Increased automatism
In our heart there is a whole set of sources of electrical impulses that give them out at a given frequency. They are pacemakers. If some adrenaline or illness raises the pacemaker, then he will throw more coal into the furnace of our heart, and it, like a steam locomotive, will knock its wheels faster and faster. Sometimes this sound of wheels turns into a whole series of extraordinary contractions of the heart.
Trigger
This is the trigger. Imagine that you are sick and have a coughing fit. And so you come to the doctor, and he invites you to breathe calmly and deeply and listens to your back with a tube. And you inhale deeply, then exhale slowly, but during this slow exhalation, a coughing fit rolls over you.

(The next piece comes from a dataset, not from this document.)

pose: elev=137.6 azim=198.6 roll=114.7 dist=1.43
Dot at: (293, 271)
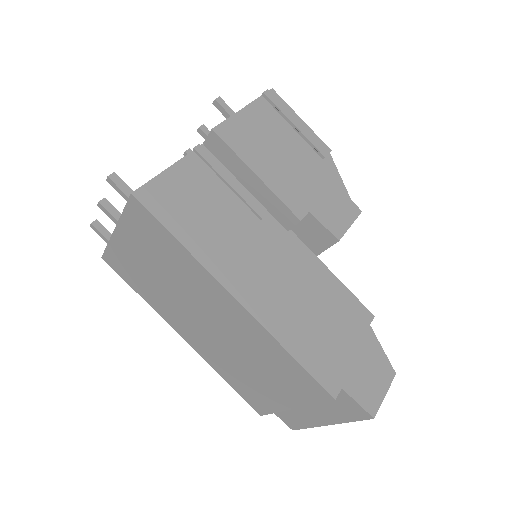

A cough is also an exhalation, but only a quick one. Which is superimposed on your usual slow exhalation. So the extrasystole, according to the trigger principle, rolls over your diseased heart at the moment when the heart is calmly contracting. Such an extrasystole is not independent. She grew like a hernia on the usual contraction of the heart. It was just that my heart was vulnerable at that moment.
The most interesting thing is that extrasystoles also appear in a healthy heart. There are so many different mechanisms, each of us has extrasystoles every day. This is fine. So don't worry too early.